Task statement: The answer should reproduce every entry exactly and contain no images.
(Beginning of Source information)
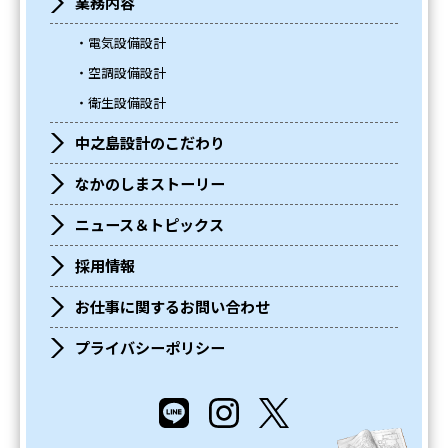
業務内容
電気設備設計
空調設備設計
衛生設備設計
中之島設計のこだわり
なかのしまストーリー
ニュース＆トピックス
採用情報
お仕事に関するお問い合わせ
プライバシーポリシー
(End of Source information)
Exercise solution:
業務内容
電気設備設計
空調設備設計
衛生設備設計
中之島設計のこだわり
なかのしまストーリー
ニュース＆トピックス
採用情報
お仕事に関するお問い合わせ
プライバシーポリシー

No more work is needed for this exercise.